= Tony Pepper =

Tony Pepper was an American journalist who was a news anchor for WBZ-TV from 1974 to 1981.

==Early life==
Pepper was the son of Paul and Lucille (Hazard) Pepper. He grew up in Long Beach, California. His first job in news was as a printer's devil for a newspaper in Santa Cruz, California. When he was 17 he enlisted in the United States Navy and served in Asia as a photojournalist. Following his discharge he earned an associate degree from Santa Barbara City College.

==Career==
===Early work===
Pepper began his career in 1964 at KDB/KDB-FM in Santa Barbara, California. He then worked as a sports and news anchor at KOVR-TV in Sacramento, California. He then moved to Denver, where he was the weekend anchor and a talk show host at KBTV. In 1972 he became a news anchor at KOA-TV.

===WBZ===
In July 1974, Pepper moved to Boston, where he co-anchored WBZ's 6 pm and 11 pm newscasts with Tom Ellis. Ellis left the station the following year and Pepper was joined by Jack Williams. In 1980 he signed a 5-year contract to stay with WBZ.

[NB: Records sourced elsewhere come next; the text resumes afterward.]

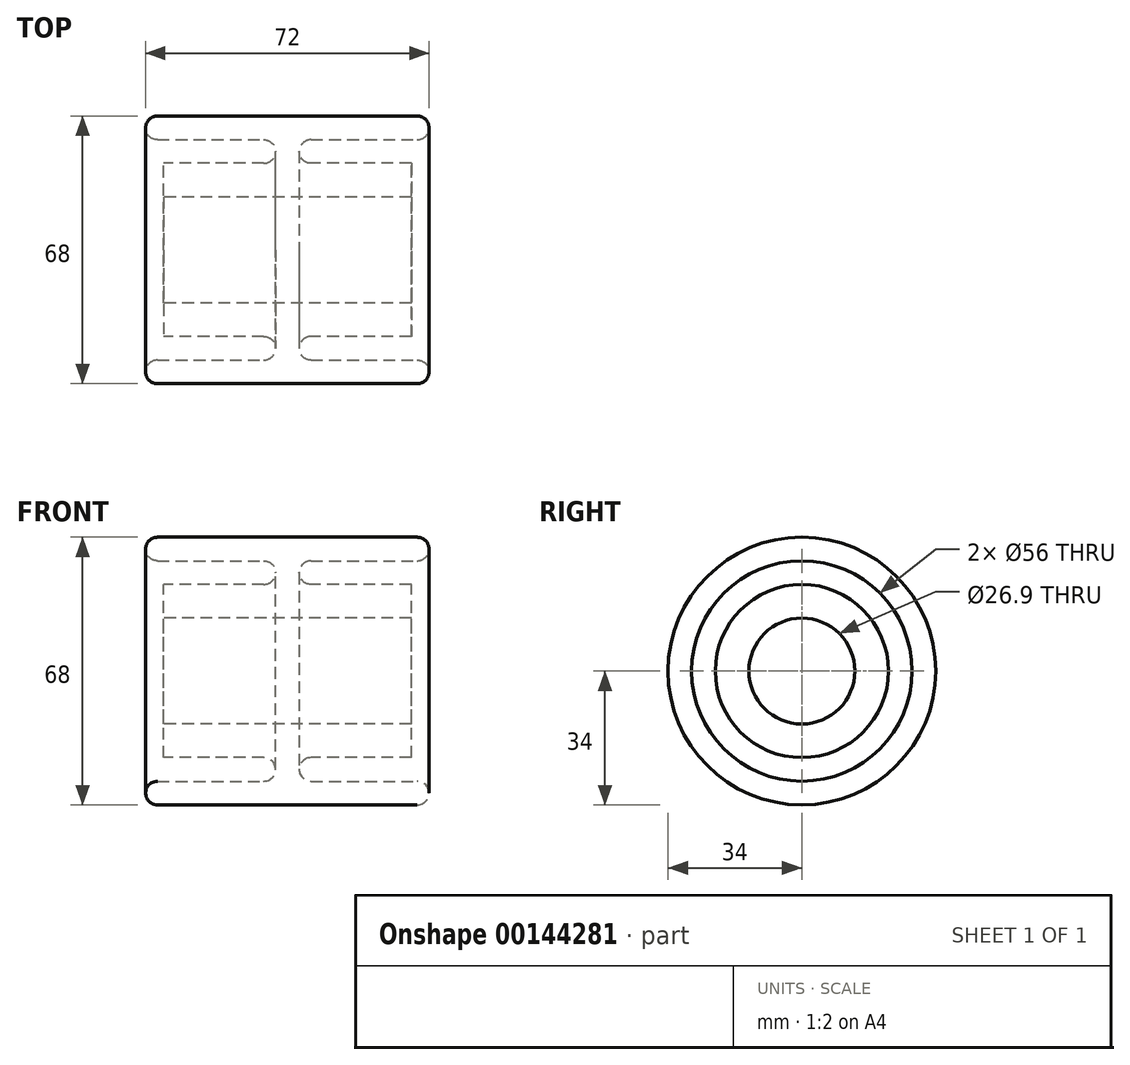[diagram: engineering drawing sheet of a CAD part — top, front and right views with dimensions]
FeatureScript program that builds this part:
annotation { "Feature Type Name" : "Feature", "Feature Type Description" : "" }
export const myFeature = defineFeature(function(context is Context, id is Id, definition is map)
    precondition{}
    {
        {
            var Q0;
            Q0=qCreatedBy(makeId("Right.planeOp"),FACE);
            var sketch = newSketch(context, id + "F0", { "sketchPlane" : qUnion([Q0])});
            skCircle(sketch, "E0", {"center": v(0, 0) * mm, "radius": 13.45 * mm});
            skCircle(sketch, "E1", {"center": v(0, 0) * mm, "radius": 22 * mm});
            skSolve(sketch);
        }
        {
            var Q0;
            Q0 = qSketchRegion(id + "F0", true);
            extrude(context, id + "F1", {"entities" : qUnion([Q0]), "depth" : 63 * mm});
        }
        {
            var Q0;
            Q0=qCreatedBy(makeId("Front.planeOp"),FACE);
            var sketch = newSketch(context, id + "F2", { "sketchPlane" : qUnion([Q0])});
            skLineSegment(sketch, "E2", {"start": v(31.5, 0) * mm, "end": v(31.5, 25.59) * mm, "construction": true});
            skLineSegment(sketch, "E3", {"start": v(-1.5, 34) * mm, "end": v(64.5, 34) * mm});
            skArc(sketch, "E4", {"start": v(-1.5, 34) * mm, "mid": v(-4.5, 31) * mm, "end": v(-1.5, 28) * mm});
            skArc(sketch, "E5", {"start": v(64.5, 34) * mm, "mid": v(67.5, 31) * mm, "end": v(64.5, 28) * mm});
            skLineSegment(sketch, "E6", {"start": v(-1.5, 28) * mm, "end": v(25.5, 28) * mm});
            skLineSegment(sketch, "E7", {"start": v(64.5, 28) * mm, "end": v(37.5, 28) * mm});
            skLineSegment(sketch, "E8", {"start": v(0, 22) * mm, "end": v(63, 22) * mm, "construction": true});
            skArc(sketch, "E9", {"start": v(25.5, 28) * mm, "mid": v(28.5, 25) * mm, "end": v(25.5, 22) * mm});
            skArc(sketch, "E10", {"start": v(37.5, 28) * mm, "mid": v(34.5, 25) * mm, "end": v(37.5, 22) * mm});
            skLineSegment(sketch, "E11", {"start": v(25.5, 22) * mm, "end": v(37.5, 22) * mm});
            skSolve(sketch);
        }
        {
            var Q0;
            Q0 = qSketchRegion(id + "F2", true);
            var Q1;
            Q1=makeQuery(id+"F1.opExtrude","SWEPT_FACE",FACE,{"disambiguationData":[OSD([sQuery(id+"F0.wireOp",EDGE,"E1")])]});
            revolve(context, id + "F3", {"operationType" : NewBodyOperationType.ADD, "entities" : qUnion([Q0]), "axis" : qUnion([Q1]), "revolveType" : RevolveType.FULL});
        }
    });
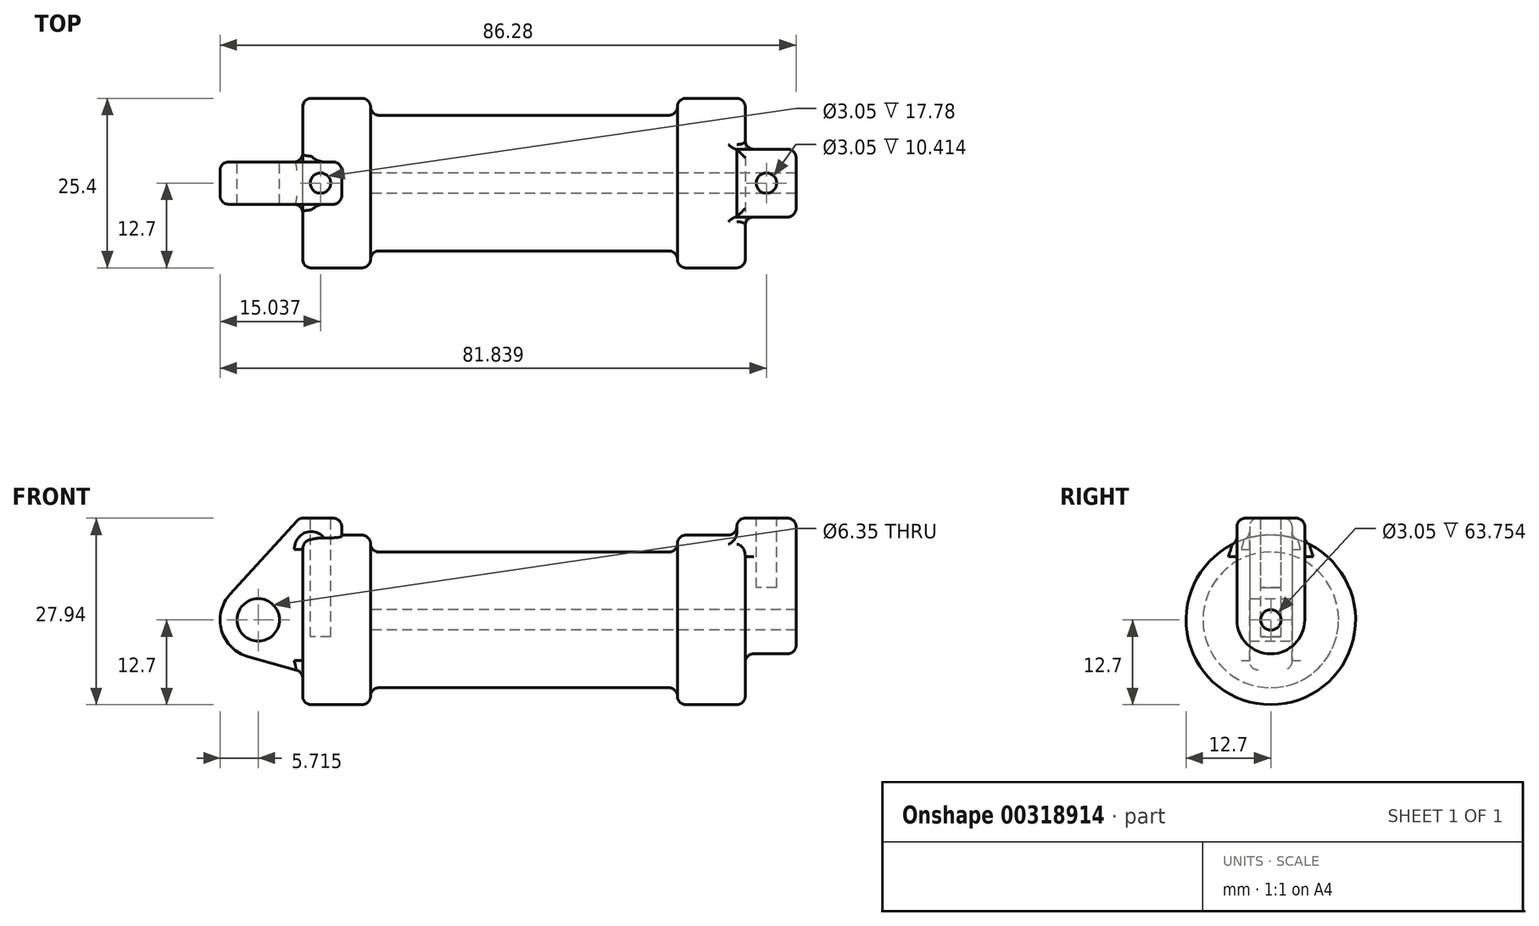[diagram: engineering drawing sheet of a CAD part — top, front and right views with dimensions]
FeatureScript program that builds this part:
annotation { "Feature Type Name" : "Feature", "Feature Type Description" : "" }
export const myFeature = defineFeature(function(context is Context, id is Id, definition is map)
    precondition{}
    {
        {
            var Q0;
            Q0=qCreatedBy(makeId("Front.planeOp"),FACE);
            var sketch = newSketch(context, id + "F0", { "sketchPlane" : qUnion([Q0])});
            skLineSegment(sketch, "E0", {"start": v(0, 0) * mm, "end": v(0, 12.7) * mm});
            skLineSegment(sketch, "E1", {"start": v(0, 12.7) * mm, "end": v(10.16, 12.7) * mm});
            skLineSegment(sketch, "E2", {"start": v(10.16, 12.7) * mm, "end": v(10.16, 10.16) * mm});
            skLineSegment(sketch, "E3", {"start": v(10.16, 10.16) * mm, "end": v(56.13, 10.16) * mm});
            skLineSegment(sketch, "E4", {"start": v(56.13, 10.16) * mm, "end": v(56.13, 12.7) * mm});
            skLineSegment(sketch, "E5", {"start": v(56.13, 12.7) * mm, "end": v(66.3, 12.7) * mm});
            skLineSegment(sketch, "E6", {"start": v(66.3, 12.7) * mm, "end": v(66.3, 0) * mm});
            skLineSegment(sketch, "E7", {"start": v(66.3, 0) * mm, "end": v(0, 0) * mm});
            skLineSegment(sketch, "E8", {"start": v(5.84, 15.24) * mm, "end": v(-0.5, 15.24) * mm});
            skLineSegment(sketch, "E9", {"start": v(-0.5, 15.24) * mm, "end": v(-10.88, 3.85) * mm});
            skLineSegment(sketch, "E10", {"start": v(0, 0) * mm, "end": v(-6.65, 0) * mm});
            skCircle(sketch, "E11", {"center": v(-6.65, 0) * mm, "radius": 5.72 * mm});
            skCircle(sketch, "E12", {"center": v(-6.65, 0) * mm, "radius": 3.18 * mm});
            skLineSegment(sketch, "E13", {"start": v(5.84, 15.24) * mm, "end": v(5.84, -9.4) * mm});
            skLineSegment(sketch, "E14", {"start": v(5.84, -9.4) * mm, "end": v(-8.18, -5.5) * mm});
            skSolve(sketch);
        }
        {
            var Q0;
            {var subQ0=sQuery(id+"F0.wireOp",EDGE,"E0");Q0=makeQuery(id+"F0.imprint","IMPRINT",FACE,{"disambiguationData":[TD([[makeQuery(id+"F0.imprint","IMPRINT",EDGE,{"derivedFrom":subQ0}),-1.0]])]});}
            var Q1;
            {var subQ0=sQuery(id+"F0.wireOp",EDGE,"E2");Q1=makeQuery(id+"F0.imprint","IMPRINT",FACE,{"disambiguationData":[TD([[makeQuery(id+"F0.imprint","IMPRINT",EDGE,{"derivedFrom":subQ0}),-1.0]])]});}
            var Q2;
            Q2=sQuery(id+"F0.wireOp",EDGE,"E7");
            revolve(context, id + "F1", {"entities" : qUnion([Q0, Q1]), "axis" : qUnion([Q2]), "revolveType" : RevolveType.FULL});
        }
        {
            var Q0;
            {var subQ5=sQuery(id+"F0.wireOp",EDGE,"E12");Q0=makeQuery(id+"F0.imprint","IMPRINT",FACE,{"disambiguationData":[TD([[makeQuery(id+"F0.imprint","IMPRINT",EDGE,{"derivedFrom":subQ5}),-1.0]])]});}
            var Q1;
            {var subQ0=sQuery(id+"F0.wireOp",EDGE,"E14");Q1=makeQuery(id+"F0.imprint","IMPRINT",FACE,{"disambiguationData":[TD([[makeQuery(id+"F0.imprint","IMPRINT",EDGE,{"derivedFrom":subQ0}),-1.0]])]});}
            var Q2;
            {var subQ0=sQuery(id+"F0.wireOp",EDGE,"E0");Q2=makeQuery(id+"F0.imprint","IMPRINT",FACE,{"disambiguationData":[TD([[makeQuery(id+"F0.imprint","IMPRINT",EDGE,{"derivedFrom":subQ0}),-1.0]])]});}
            var Q3;
            {var subQ1=sQuery(id+"F0.wireOp",EDGE,"E0");Q3=makeQuery(id+"F0.imprint","IMPRINT",FACE,{"disambiguationData":[TD([[makeQuery(id+"F0.imprint","IMPRINT",EDGE,{"derivedFrom":subQ1}),1.0]])]});}
            extrude(context, id + "F2", {"entities" : qUnion([Q0, Q1, Q2, Q3]), "operationType" : NewBodyOperationType.ADD, "endBound" : BoundingType.SYMMETRIC, "depth" : 6.35 * mm});
        }
        {
            var Q0;
            Q0=makeQuery(id+"F1.opRevolve","SWEPT_FACE",FACE,{"disambiguationData":[OSD([sQuery(id+"F0.wireOp",EDGE,"E6")])]});
            var sketch = newSketch(context, id + "F3", { "sketchPlane" : qUnion([Q0])});
            skCircle(sketch, "E15", {"center": v(0, 0) * mm, "radius": 1.52 * mm});
            skCircle(sketch, "E16", {"center": v(0, 0) * mm, "radius": 5.08 * mm});
            skLineSegment(sketch, "E17", {"start": v(-5.08, 0) * mm, "end": v(-5.08, 15.24) * mm});
            skLineSegment(sketch, "E18", {"start": v(-5.08, 15.24) * mm, "end": v(5.08, 15.24) * mm});
            skLineSegment(sketch, "E19", {"start": v(5.08, 15.24) * mm, "end": v(5.08, 0) * mm});
            skSolve(sketch);
        }
        {
            var Q0;
            {var subQ0=sQuery(id+"F3.wireOp",EDGE,"E18");Q0=makeQuery(id+"F3.imprint","IMPRINT",FACE,{"disambiguationData":[TD([[makeQuery(id+"F3.imprint","IMPRINT",EDGE,{"derivedFrom":subQ0}),-1.0]])]});}
            var Q1;
            {var subQ0=sQuery(id+"F3.wireOp",EDGE,"E17");var subQ1=sQuery(id+"F3.wireOp",EDGE,"E16");var subQ2=makeQuery(id+"F3.imprint","INTERSECT",VERTEX,{"derivedFrom":[subQ1,subQ0]});Q1=makeQuery(id+"F3.imprint","IMPRINT",FACE,{"disambiguationData":[TD([[makeQuery(id+"F3.imprint","IMPRINT",EDGE,{"disambiguationData":[TD([[subQ2,1.0]])],"derivedFrom":subQ1}),-1.0]])]});}
            var Q2;
            Q2=makeQuery(id+"F3.imprint","IMPRINT",FACE,{"disambiguationData":[TD([[makeQuery(id+"F3.imprint","IMPRINT",EDGE,{"derivedFrom":sQuery(id+"F3.wireOp",EDGE,"E15")}),-1.0]])]});
            extrude(context, id + "F4", {"entities" : qUnion([Q0, Q1, Q2]), "operationType" : NewBodyOperationType.ADD, "depth" : 7.62 * mm, "hasSecondDirection" : true, "secondDirectionOppositeDirection" : true, "secondDirectionDepth" : 1.27 * mm});
        }
        {
            var Q0;
            Q0=makeQuery(id+"F1.opRevolve","SWEPT_FACE",FACE,{"disambiguationData":[OSD([sQuery(id+"F0.wireOp",EDGE,"E2")])]});
            var sketch = newSketch(context, id + "F5", { "sketchPlane" : qUnion([Q0])});
            skPoint(sketch, "E20", {"position": v(0, 0) * mm});
            skSolve(sketch);
        }
        {
            var Q0;
            Q0=sQuery(id+"F5.wireOp",VERTEX,"E20");
            var Q1;
            Q1=makeQuery(id+"F1.opRevolve","SWEPT_BODY",BODY,{"disambiguationData":[OSD([sQuery(id+"F0.wireOp",EDGE,"E0"),sQuery(id+"F0.wireOp",EDGE,"E1"),sQuery(id+"F0.wireOp",EDGE,"E2"),sQuery(id+"F0.wireOp",EDGE,"E3"),sQuery(id+"F0.wireOp",EDGE,"E4"),sQuery(id+"F0.wireOp",EDGE,"E5"),sQuery(id+"F0.wireOp",EDGE,"E6"),sQuery(id+"F0.wireOp",EDGE,"E7")])]});
            hole(context, id + "F6", {"style" : HoleStyle.SIMPLE, "endStyle" : HoleEndStyle.THROUGH, "oppositeDirection" : true, "holeDiameter" : 3.05 * mm, "tappedDepth" : 12.7 * mm, "tapClearance" : 3, "locations" : qUnion([Q0]), "scope" : qUnion([Q1])});
        }
        {
            var Q0;
            Q0=makeQuery(id+"F4.opExtrude","SWEPT_FACE",FACE,{"disambiguationData":[OSD([sQuery(id+"F3.wireOp",EDGE,"E18")])]});
            var sketch = newSketch(context, id + "F7", { "sketchPlane" : qUnion([Q0])});
            skCircle(sketch, "E21", {"center": v(2.67, 0) * mm, "radius": 1.52 * mm});
            skPoint(sketch, "E21.centerSnap0", {"position": v(2.67, 3.18) * mm});
            skPoint(sketch, "E21.centerSnap1", {"position": v(5.84, 0) * mm});
            skCircle(sketch, "E22", {"center": v(69.47, 0) * mm, "radius": 1.52 * mm});
            skPoint(sketch, "E22.centerSnap0", {"position": v(69.47, 5.08) * mm});
            skPoint(sketch, "E22.centerSnap1", {"position": v(65.02, 0) * mm});
            skSolve(sketch);
        }
        {
            var Q0;
            Q0=makeQuery(id+"F7.imprint","IMPRINT",FACE,{"disambiguationData":[TD([[makeQuery(id+"F7.imprint","IMPRINT",EDGE,{"derivedFrom":sQuery(id+"F7.wireOp",EDGE,"E21")}),1.0]])]});
            extrude(context, id + "F8", {"entities" : qUnion([Q0]), "operationType" : NewBodyOperationType.REMOVE, "oppositeDirection" : true, "depth" : 17.78 * mm});
        }
        {
            var Q0;
            Q0=makeQuery(id+"F7.imprint","IMPRINT",FACE,{"disambiguationData":[TD([[makeQuery(id+"F7.imprint","IMPRINT",EDGE,{"derivedFrom":sQuery(id+"F7.wireOp",EDGE,"E22")}),1.0]])]});
            extrude(context, id + "F9", {"entities" : qUnion([Q0]), "operationType" : NewBodyOperationType.REMOVE, "oppositeDirection" : true, "depth" : 10.4 * mm});
        }
        {
            var Q0;
            Q0=makeQuery(id+"F1.opRevolve","SWEPT_EDGE",EDGE,{"disambiguationData":[OSD([sQuery(id+"F0.wireOp",EDGE,"E2"),sQuery(id+"F0.wireOp",EDGE,"E3")])]});
            var Q1;
            Q1=makeQuery(id+"F1.opRevolve","SWEPT_EDGE",EDGE,{"disambiguationData":[OSD([sQuery(id+"F0.wireOp",EDGE,"E1"),sQuery(id+"F0.wireOp",EDGE,"E2")])]});
            var Q2;
            Q2=makeQuery(id+"F1.opRevolve","SWEPT_EDGE",EDGE,{"disambiguationData":[OSD([sQuery(id+"F0.wireOp",EDGE,"E0"),sQuery(id+"F0.wireOp",EDGE,"E1")])]});
            var Q3;
            Q3=makeQuery(id+"F2.boolean.opBoolean","INTERSECT",EDGE,{"derivedFrom":[makeQuery(id+"F1.opRevolve","SWEPT_FACE",FACE,{"disambiguationData":[OSD([sQuery(id+"F0.wireOp",EDGE,"E0")])]}),makeQuery(id+"F2.opExtrude","CAP_FACE",FACE,{"disambiguationData":[OSD([sQuery(id+"F0.wireOp",EDGE,"E8"),sQuery(id+"F0.wireOp",EDGE,"E9"),sQuery(id+"F0.wireOp",EDGE,"E11"),sQuery(id+"F0.wireOp",EDGE,"E12"),sQuery(id+"F0.wireOp",EDGE,"E13"),sQuery(id+"F0.wireOp",EDGE,"E14")])],"isStart":false})]});
            var Q4;
            Q4=makeQuery(id+"F2.boolean.opBoolean","INTERSECT",EDGE,{"derivedFrom":[makeQuery(id+"F1.opRevolve","SWEPT_FACE",FACE,{"disambiguationData":[OSD([sQuery(id+"F0.wireOp",EDGE,"E0")])]}),makeQuery(id+"F2.opExtrude","SWEPT_FACE",FACE,{"disambiguationData":[OSD([sQuery(id+"F0.wireOp",EDGE,"E14")])]})]});
            var Q5;
            Q5=makeQuery(id+"F2.boolean.opBoolean","INTERSECT",EDGE,{"derivedFrom":[makeQuery(id+"F1.opRevolve","SWEPT_FACE",FACE,{"disambiguationData":[OSD([sQuery(id+"F0.wireOp",EDGE,"E0")])]}),makeQuery(id+"F2.opExtrude","CAP_FACE",FACE,{"disambiguationData":[OSD([sQuery(id+"F0.wireOp",EDGE,"E8"),sQuery(id+"F0.wireOp",EDGE,"E9"),sQuery(id+"F0.wireOp",EDGE,"E11"),sQuery(id+"F0.wireOp",EDGE,"E12"),sQuery(id+"F0.wireOp",EDGE,"E13"),sQuery(id+"F0.wireOp",EDGE,"E14")])],"isStart":true})]});
            var Q6;
            Q6=makeQuery(id+"F2.opExtrude","CAP_EDGE",EDGE,{"disambiguationData":[OSD([sQuery(id+"F0.wireOp",EDGE,"E14")])],"isStart":true});
            var Q7;
            Q7=makeQuery(id+"F2.opExtrude","CAP_EDGE",EDGE,{"disambiguationData":[OSD([sQuery(id+"F0.wireOp",EDGE,"E14")])],"isStart":false});
            var Q8;
            Q8=makeQuery(id+"F2.opExtrude","CAP_EDGE",EDGE,{"disambiguationData":[OSD([sQuery(id+"F0.wireOp",EDGE,"E13")])],"isStart":false});
            var Q9;
            Q9=makeQuery(id+"F2.opExtrude","CAP_EDGE",EDGE,{"disambiguationData":[OSD([sQuery(id+"F0.wireOp",EDGE,"E13")])],"isStart":true});
            var Q10;
            Q10=makeQuery(id+"F2.opExtrude","SWEPT_EDGE",EDGE,{"disambiguationData":[OSD([sQuery(id+"F0.wireOp",EDGE,"E8"),sQuery(id+"F0.wireOp",EDGE,"E9")])]});
            var Q11;
            Q11=makeQuery(id+"F2.opExtrude","SWEPT_EDGE",EDGE,{"disambiguationData":[OSD([sQuery(id+"F0.wireOp",EDGE,"E8"),sQuery(id+"F0.wireOp",EDGE,"E13")])]});
            var Q12;
            Q12=makeQuery(id+"F2.opExtrude","CAP_EDGE",EDGE,{"disambiguationData":[OSD([sQuery(id+"F0.wireOp",EDGE,"E8")])],"isStart":false});
            var Q13;
            Q13=makeQuery(id+"F2.opExtrude","CAP_EDGE",EDGE,{"disambiguationData":[OSD([sQuery(id+"F0.wireOp",EDGE,"E8")])],"isStart":true});
            fillet(context, id + "F10", {"entities" : qUnion([Q0, Q1, Q2, Q3, Q4, Q5, Q6, Q7, Q8, Q9, Q10, Q11, Q12, Q13]), "radius" : 1.27 * mm, "tangentPropagation" : true, "allowEdgeOverflow" : false});
        }
        {
            var Q0;
            Q0=makeQuery(id+"F1.opRevolve","SWEPT_EDGE",EDGE,{"disambiguationData":[OSD([sQuery(id+"F0.wireOp",EDGE,"E3"),sQuery(id+"F0.wireOp",EDGE,"E4")])]});
            var Q1;
            Q1=makeQuery(id+"F1.opRevolve","SWEPT_EDGE",EDGE,{"disambiguationData":[OSD([sQuery(id+"F0.wireOp",EDGE,"E4"),sQuery(id+"F0.wireOp",EDGE,"E5")])]});
            var Q2;
            Q2=makeQuery(id+"F1.opRevolve","SWEPT_EDGE",EDGE,{"disambiguationData":[OSD([sQuery(id+"F0.wireOp",EDGE,"E5"),sQuery(id+"F0.wireOp",EDGE,"E6")])]});
            fillet(context, id + "F11", {"entities" : qUnion([Q0, Q1, Q2]), "radius" : 1.27 * mm, "tangentPropagation" : true, "allowEdgeOverflow" : false});
        }
        {
            var Q0;
            Q0=makeQuery(id+"F4.boolean.opBoolean","INTERSECT",EDGE,{"derivedFrom":[makeQuery(id+"F1.opRevolve","SWEPT_FACE",FACE,{"disambiguationData":[OSD([sQuery(id+"F0.wireOp",EDGE,"E5")])]}),makeQuery(id+"F4.opExtrude","CAP_FACE",FACE,{"disambiguationData":[OSD([sQuery(id+"F3.wireOp",EDGE,"E15"),sQuery(id+"F3.wireOp",EDGE,"E16"),sQuery(id+"F3.wireOp",EDGE,"E17"),sQuery(id+"F3.wireOp",EDGE,"E18"),sQuery(id+"F3.wireOp",EDGE,"E19")])],"isStart":true})]});
            var Q1;
            Q1=makeQuery(id+"F4.opExtrude","CAP_EDGE",EDGE,{"disambiguationData":[OSD([sQuery(id+"F3.wireOp",EDGE,"E18")])],"isStart":true});
            var Q2;
            Q2=makeQuery(id+"F4.opExtrude","SWEPT_EDGE",EDGE,{"disambiguationData":[OSD([sQuery(id+"F3.wireOp",EDGE,"E17"),sQuery(id+"F3.wireOp",EDGE,"E18")])]});
            var Q3;
            Q3=makeQuery(id+"F4.opExtrude","CAP_EDGE",EDGE,{"disambiguationData":[OSD([sQuery(id+"F3.wireOp",EDGE,"E18")])],"isStart":false});
            var Q4;
            Q4=makeQuery(id+"F4.opExtrude","SWEPT_EDGE",EDGE,{"disambiguationData":[OSD([sQuery(id+"F3.wireOp",EDGE,"E18"),sQuery(id+"F3.wireOp",EDGE,"E19")])]});
            var Q5;
            Q5=makeQuery(id+"F4.boolean.opBoolean","INTERSECT",EDGE,{"derivedFrom":[makeQuery(id+"F1.opRevolve","SWEPT_FACE",FACE,{"disambiguationData":[OSD([sQuery(id+"F0.wireOp",EDGE,"E6")])]}),makeQuery(id+"F4.opExtrude","SWEPT_FACE",FACE,{"disambiguationData":[OSD([sQuery(id+"F3.wireOp",EDGE,"E17")])]})]});
            var Q6;
            Q6=makeQuery(id+"F4.opExtrude","CAP_EDGE",EDGE,{"disambiguationData":[OSD([sQuery(id+"F3.wireOp",EDGE,"E19")])],"isStart":false});
            fillet(context, id + "F12", {"entities" : qUnion([Q0, Q1, Q2, Q3, Q4, Q5, Q6]), "radius" : 1.27 * mm, "tangentPropagation" : true, "allowEdgeOverflow" : false});
        }
    });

In 1981, WBZ-TV was passed in the ratings by WCVB-TV, ending WBZ's two-decade run as the city's most watched news station. The Pepper/Williams pairing was broken up, with Pepper co-anchoring the 6 pm broadcast with Chris Marrou and the 11 pm broadcast with Liz Walker. Pepper was described by Jack Thomas of The Boston Globe as having an antagonistic on-air relationship with Marrou and Walker. On March 9, 1981, the Boston Herald American published an interview in which Pepper criticized his station management. He stated that if the station partnered him with "a dunderhead, then how can I change? … If someone says something that's so stupid and so simplistic, then I've got to prove to the audience that I don't feel that way", that he remained with the station because "I know that if I left, they'd replace me with some type of blond, Jay Scott-type. That could negate everything I've been working for", and that he hoped "Management might finally get their fingers out of our operation". Shortly after the interview was published, WBZ-TV general manager Sy Yanoff announced that Pepper would be allowed to pursue employment opportunities outside of Boston. By July of that year, Pepper had been taken off the 11 pm newscast. He left the station on December 10, 1981.

===Later career===
In 1982, Pepper was hired to co-host WRKO's morning drive time show with Janet Jeghelian. The Pepper-Jeghelian team was able to triple WRKO's ratings in the morning time slot. In 1984, Pepper chose not to renew his contract and left the station. He later hosted a noontime program for WMRE and hosted infomercials.

==Personal life==
Pepper's first marriage ended in divorce. He had two children. In 1987 his 21-year-old son was killed in a car accident. In 2000 he married his longtime partner Dorothy Butler. He was a resident of Waban, Massachusetts. Pepper died on April 3, 2018, of complications from diabetes and heart disease. He was 79 years old.